TAPANULI SELATAN | Munif Batubara (55) begitu bersyukur menjadi Peserta Program JKN yang diselenggarakan oleh BPJS Kesehatan. Lelaki paruh baya yang berasal dari Sipirok, Kabupaten Tapanuli Selatan ini mengidap penyakit hipertensi dan menjalani pengobatan rutin di salah satu fasilitas kesehatan mitra BPJS Kesehatan dengan memanfaatkan jaminan kesehatannya.

Penyakit Munif pertama kali diketahui ketika ia mengalami mual dan sakit kepala. Ia pun nyaris tersungkur dan segera dibawa keluarganya ke fasilitas kesehatan tempat ia terdaftar. Setelah melakukan pemeriksaan, dokter menyatakan Munif mengidap hipertensi dan diberi obat rutin setiap bulan.

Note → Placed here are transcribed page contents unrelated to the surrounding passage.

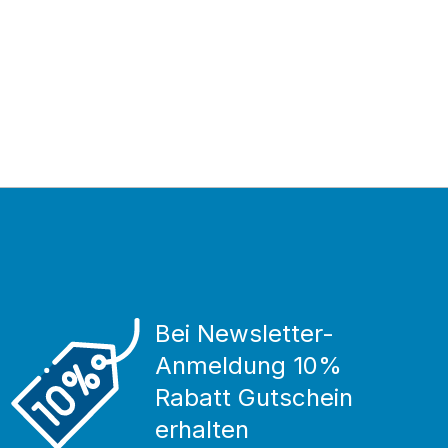
Bei Newsletter-
Anmeldung 10%
Rabatt Gutschein
erhalten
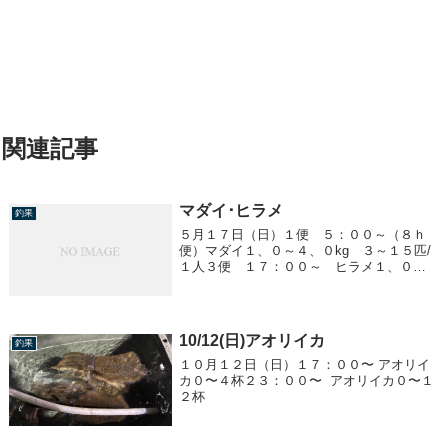
関連記事
マダイ･ヒラメ
釣果
５月１７日（日）１便 ５：００～（８ｈ
便）マダイ１、０～４、０kg ３～１５匹/
１人３便 １７：００～ ヒラメ１、０～
３、７kg 船中３２匹
10/12(日)アオリイカ
釣果
１０月１２日（日）１７：００〜 アオリイ
カ０〜４杯２３：００〜 アオリイカ０〜１
２杯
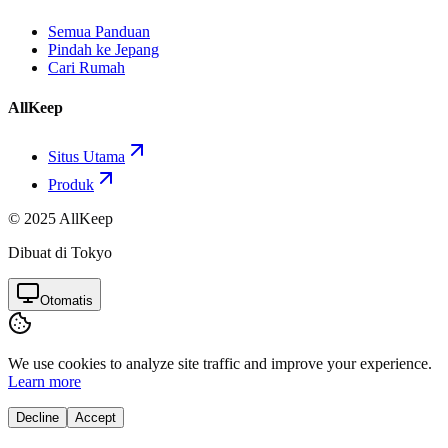
Semua Panduan
Pindah ke Jepang
Cari Rumah
AllKeep
Situs Utama
Produk
© 2025 AllKeep
Dibuat di Tokyo
Otomatis
We use cookies to analyze site traffic and improve your experience.
Learn more
Decline
Accept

“Saat itu saya merasa sangat bersyukur karena bisa langsung berobat. Kata dokter pun begitu, pasien hipertensi harus segera berobat ke dokter, biar bisa penyakitnya terkontrol dan tidak berbahaya,” ungkap Munif, Rabu (31/08).

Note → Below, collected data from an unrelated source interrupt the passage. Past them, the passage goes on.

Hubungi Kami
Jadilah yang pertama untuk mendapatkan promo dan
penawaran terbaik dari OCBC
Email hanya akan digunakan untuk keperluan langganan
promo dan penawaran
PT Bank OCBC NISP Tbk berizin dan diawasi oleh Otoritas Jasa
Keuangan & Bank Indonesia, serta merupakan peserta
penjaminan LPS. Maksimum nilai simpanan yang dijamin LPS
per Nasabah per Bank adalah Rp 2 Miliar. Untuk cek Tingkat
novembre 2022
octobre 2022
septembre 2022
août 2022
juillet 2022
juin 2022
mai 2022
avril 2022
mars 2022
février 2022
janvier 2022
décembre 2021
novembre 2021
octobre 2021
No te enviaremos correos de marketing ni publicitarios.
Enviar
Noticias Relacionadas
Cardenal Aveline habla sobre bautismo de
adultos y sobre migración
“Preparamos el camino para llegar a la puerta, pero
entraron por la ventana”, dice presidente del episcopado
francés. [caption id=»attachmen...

Dokter meminta Munif mengatur pola hidup dan lebih memperhatikan kesehatannya. Ia juga diingatkan untuk melakukan aktivitas fisik ringan dan mengelola stres. Selain makanan, menurutnya beban pikiran dan tubuh yang tidak bugar dapat memicu timbulnya penyakit hipertensi. Berolah raga juga dapat menurunkan tekanan darah secara alami, dan memperkuat sistem kardiovaskular.

“Sesuai anjuran dokter, saya coba menjaga makan dan hidup sehat. Hipertensi penyakit seumur hidup, saya harus rutin minum obat. Saya merasa lega, ternyata obat penyakit saya gratis dan bisa diambil satu kali sebulan sekaligus,” ucap Munif.

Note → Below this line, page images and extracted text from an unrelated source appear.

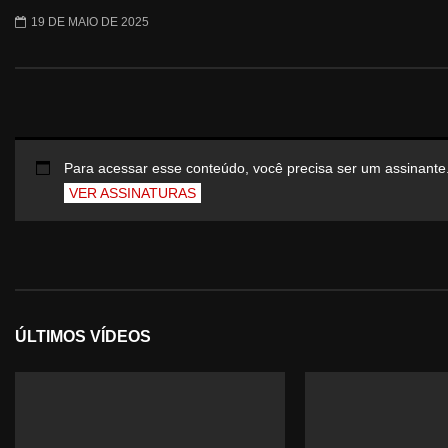
19 DE MAIO DE 2025
Para acessar esse conteúdo, você precisa ser um assinante
VER ASSINATURAS
ÚLTIMOS VÍDEOS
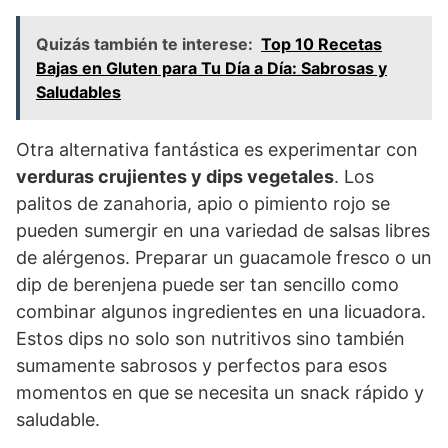
Quizás también te interese:
Top 10 Recetas
Bajas en Gluten para Tu Día a Día: Sabrosas y
Saludables
Otra alternativa fantástica es experimentar con
verduras crujientes y dips vegetales
. Los
palitos de zanahoria, apio o pimiento rojo se
pueden sumergir en una variedad de salsas libres
de alérgenos. Preparar un guacamole fresco o un
dip de berenjena puede ser tan sencillo como
combinar algunos ingredientes en una licuadora.
Estos dips no solo son nutritivos sino también
sumamente sabrosos y perfectos para esos
momentos en que se necesita un snack rápido y
saludable.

Sebagian ahli kesehatan memang menjuluki hipertensi dengan silent killer. Hal ini bukan tanpa alasan, hipertensi biasanya dimulai dari gejala ringan. Gejala ini biasanya diabaikan orang-orang karena dianggap hanya disebabkan oleh kelelahan atau kurang beristirahat.

Kisah Munif mengajarkan kita bahwa penyakit bisa datang kapan saja. Memiliki jaminan kesehatan merupakan cara terbaik untuk melindungi diri dan memberikan kepastian akses pelayanan kesehatan kapan pun dan dimana pun.

“Firasat saya memang mengatakan jaminan kesehatan suatu saat akan saya perlukan. Ternyata betul, saya tertolong, biaya berobat saya seumur hidup gratis, dijamin Program JKN. Kalaupun membayar iuran, saya kira tidak seberapa jika dibandingkan manfaatnya,” tutur Munif. (Syahrul/ST).